Il ne s’agit pas de jouer le texte, mais de le dire : mais le dire implique d’habiter un monde. Puisqu’il ne s’agit en aucun cas de paraphraser le texte, de jouer le mime du texte, de l’exécuter en l’illustrant, mais d’en élaborer l’image.

La contradiction des images. Par exemple, pendant le spectacle Holocauste [3], était évoquée une scène de meurtres d’enfants. Pendant les répétitions, un marchand de glace à l’extérieur du théâtre passait et hurlait sa criée. Claude Régy avait voulu dissuader le marchand de glaces de passer, peine perdue. Alors, il fallait bien prendre en charge cela, ce dehors du théâtre qui venait en percuter le drame. Il s’agissait dès lors pour les acteurs qu’on perçoive ces crimes et tout à la fois le goût de la vanille.

L’acteur est pour Artaud cet « athlète affectif » : il s’entraîne à être atteint sans qu’il en soit anéanti, parce qu’il aura subi et traversé cet entraînement.

Lee Stradberg : la pensée de la chose, qui visualise, imagine, projette, est déjà l’action. Au théâtre, chaque chose que l’on dit ne peut pas ne pas être éprouvée.

La lenteur : parce que le monde se produit dans un tel chaos que la pensée évalue dans ce chaos tout en s’éprouvant dans et comme un chaos, on a besoin de se retrouver. Ainsi, lorsqu’on parle avec quelqu’un, on pense à quelque chose en même temps : pour déplier l’expérience, on a donc besoin de ralentir et de décomposer.

On joue avec la densité de l’air aussi, la pesanteur de l’air.

La perpétuelle attention aux images, aux textes, aux sensations, permet de se retenir de jouer : l’acteur est tellement occupé à autre chose qu’à jouer le texte qu’il ne peut pas le jouer. Ce qui importe d’abord et avant tout, c’est d’être en relation avec l’écriture, et non pas dans la volonté de faire signifier quelque chose par le jeu mimétique.

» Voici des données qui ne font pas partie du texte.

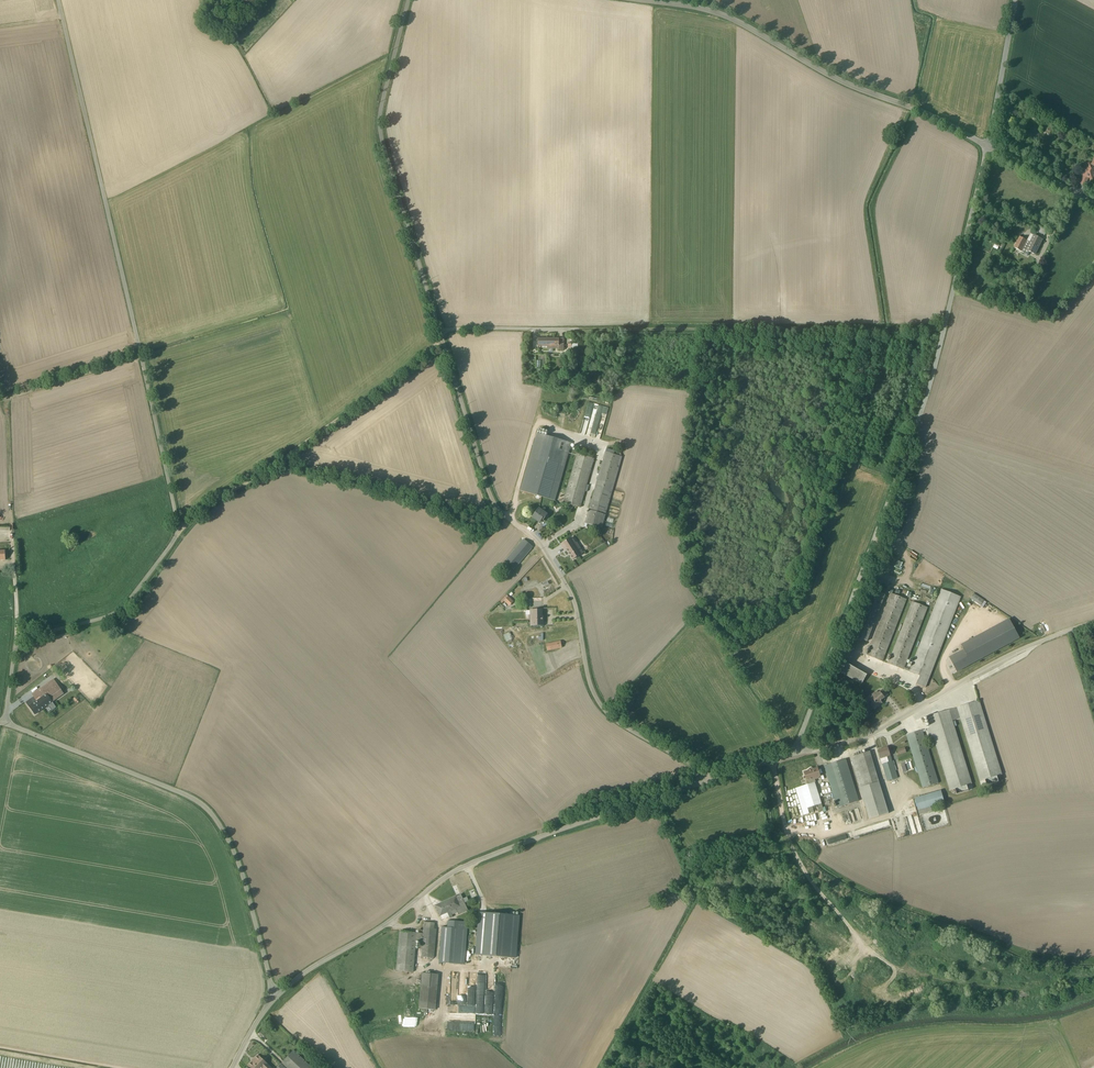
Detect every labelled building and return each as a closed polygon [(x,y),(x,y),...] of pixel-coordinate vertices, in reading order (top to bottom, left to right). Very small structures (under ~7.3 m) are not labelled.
[(236,30),(232,37),(236,39),(240,33),(236,30)] [(1091,164),(1088,163),(1079,184),(1085,186),(1088,179),(1092,181),(1093,176),(1093,158),(1091,164)] [(1038,227),(1035,232),(1044,236),(1047,231),(1038,227)] [(1029,252),(1035,255),(1043,240),(1033,235),(1030,234),(1027,241),(1019,237),(1014,248),(1024,254),(1024,255),(1027,256),(1028,256),(1029,254),(1028,253),(1029,252)] [(558,351),(563,351),(563,339),(538,338),(538,347),(543,347),(547,347),(547,349),(547,353),(553,353),(553,349),(558,349),(558,351)] [(599,420),(603,405),(588,402),(580,434),(600,439),(605,421),(599,420)] [(571,443),(537,434),(520,491),(554,500),(571,443)] [(615,451),(606,449),(585,523),(584,527),(586,527),(587,524),(602,528),(622,457),(620,456),(621,453),(619,453),(618,456),(614,454),(615,451)] [(594,458),(577,454),(563,503),(571,505),(570,507),(573,508),(574,506),(580,508),(594,458)] [(539,508),(532,518),(540,523),(542,520),(543,520),(547,514),(539,508)] [(572,538),(560,545),(564,551),(566,550),(572,560),(584,553),(577,542),(575,543),(572,538)] [(506,560),(515,568),(532,548),(523,540),(506,560)] [(537,579),(523,583),(525,591),(539,586),(537,579)] [(961,597),(941,589),(909,672),(920,676),(917,684),(925,688),(961,597)] [(872,590),(853,636),(867,641),(885,595),(872,590)] [(906,600),(891,594),(867,656),(882,661),(906,600)] [(506,595),(500,602),(501,604),(504,602),(509,606),(514,602),(508,597),(506,595)] [(928,608),(912,602),(888,664),(908,672),(909,670),(904,668),(928,608)] [(530,610),(530,626),(544,626),(544,616),(543,616),(543,610),(530,610)] [(950,658),(957,672),(1020,639),(1010,619),(962,645),(964,650),(950,658)] [(509,633),(503,635),(506,642),(507,642),(508,643),(512,641),(511,639),(512,639),(510,633),(509,633)] [(561,641),(546,644),(546,647),(545,647),(546,649),(547,650),(562,647),(561,641)] [(861,685),(867,675),(843,661),(837,671),(861,685)] [(82,678),(87,682),(94,674),(89,670),(82,678)] [(25,703),(34,715),(63,694),(53,679),(31,694),(33,697),(25,703)] [(865,699),(868,703),(870,701),(872,703),(870,704),(874,709),(878,706),(882,703),(880,701),(888,695),(883,690),(878,693),(877,692),(876,693),(875,692),(870,696),(869,696),(865,699)] [(1002,775),(979,701),(927,717),(930,727),(926,729),(929,739),(929,740),(933,738),(949,791),(972,784),(952,721),(960,719),(979,781),(979,782),(1002,775)] [(923,788),(938,783),(922,730),(906,735),(923,788)] [(879,749),(887,747),(885,737),(876,739),(879,749)] [(880,759),(881,765),(892,761),(890,756),(887,747),(878,750),(880,759)] [(870,752),(850,758),(869,819),(869,820),(888,814),(888,813),(870,752)] [(904,773),(915,769),(911,758),(900,762),(904,773)] [(846,759),(824,766),(837,808),(859,801),(846,759)] [(882,765),(887,782),(897,778),(892,761),(882,765)] [(800,787),(807,808),(812,807),(816,806),(821,804),(815,783),(815,782),(815,780),(818,779),(818,778),(821,777),(818,768),(812,769),(811,770),(809,771),(808,770),(804,772),(806,781),(807,781),(808,784),(800,787)] [(795,789),(803,815),(813,812),(812,807),(807,808),(800,787),(795,789)] [(944,803),(941,791),(914,798),(919,815),(932,812),(930,807),(931,807),(944,803)] [(884,821),(884,822),(872,825),(873,829),(889,825),(888,821),(890,821),(890,819),(884,821)] [(828,844),(852,838),(851,833),(827,839),(828,844)] [(458,915),(467,910),(460,895),(435,906),(440,916),(442,920),(448,917),(449,919),(452,917),(451,915),(457,913),(458,915)] [(478,913),(474,955),(475,955),(511,958),(511,959),(511,958),(515,958),(519,916),(518,916),(492,914),(489,907),(492,914),(478,913)] [(464,965),(468,923),(447,921),(446,927),(441,927),(438,963),(464,965)] [(434,929),(434,923),(423,922),(422,934),(399,931),(395,971),(413,973),(416,942),(420,942),(420,945),(421,945),(420,957),(433,958),(436,929),(434,929)] [(435,1010),(438,975),(421,973),(418,1009),(435,1010)] [(453,1021),(475,1022),(476,1002),(467,1002),(467,1005),(458,1005),(459,975),(451,974),(451,993),(447,992),(446,1001),(450,1001),(449,1005),(451,1005),(450,1013),(453,1013),(453,1021)] [(293,1050),(281,1063),(286,1067),(312,1067),(293,1050)] [(257,1055),(247,1066),(250,1067),(271,1067),(257,1055)]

Et quelle liberté, malgré tout, offre cette porosité, cette hiérarchie d’une mémoire, du texte, de son image, de la possibilité de se représenter du temps : c’est d’une ouverture considérable, et non de véritables contraintes.

Mais comment ça commence à parler ? Comment ça parle, et d’où ça parle ? La parole sert quotidiennement pour renseigner, informer, communiquer. Mais ceci occulte un autre aspect de la parole qui n’est pas fonctionnel quand on veut transmettre autre chose que des informations, mais des sensations ou des images, des pensées. Et tout ce que les mots ne disent pas et qui disent quand même, et qui ne sont pas dicibles. Non seulement le mot « chien » n’aboie pas, mais il ne dira jamais tout ce que le mot « chien » est. Le mot « neige » ne dira jamais ce que la neige est. Il y a ce que les mots disent et tout ce que les mots ne disent pas. Ces choses complexes nécessitent d’être complexes dans leur énonciation. Ainsi ces autres choses doivent-elles passer par un autre canal.

La parole ne vient pas rompre le silence, mais se propose de le continuer par d’autres moyens. Puisque le silence est habité de mots, la parole viendra en prolonger la trace. C’est pourquoi on ne prend pas la parole : dans l’espace du silence, quelque chose du silence se fait entendre dans la parole. Il y a du silence avant le mot, après le mot et pendant le mot.


Images ©Pascal Victor — Rêve et folie, d’après Georg Trakl, ultime mise en scène de Claude Régy, interprété par Yann Boudaud, décembre 1998.


[1Elle a joué sous la direction de Claude Régy en 2001, dans Carnet d’un disparu (poème anonyme, traduction du tchèque par Eugène Hartmann-Moussu) ; en 2003, dans Variations sur la mort de Jon Fosse et en 2007, dans Homme sans but d’Arne Lygre.

[2Il a joué sous la direction de Claude Régy à partir de 1997, avec La Mort de Tintagiles de Maurice Maeterlinck ; puis en 1998, dans Holocauste de Charles Reznikoff ; en 1999 Quelqu’un va venir de Jon Foose ; en 2000 Des couteaux dans les poules de David Harrower ; en 2001 Melancholia de Jon Fosse ; en 2001, Carnet d’un disparu (poème anonyme, traduction du tchèque par Eugène Hartmann-Moussu) ; en 2012, La Barque Le Soir, d’après Tarjei Vesaas ; en 2016, Rêve et folie de Georg Trakl.

[3Texte de Charles Reznikoff, créé en janvier 1998.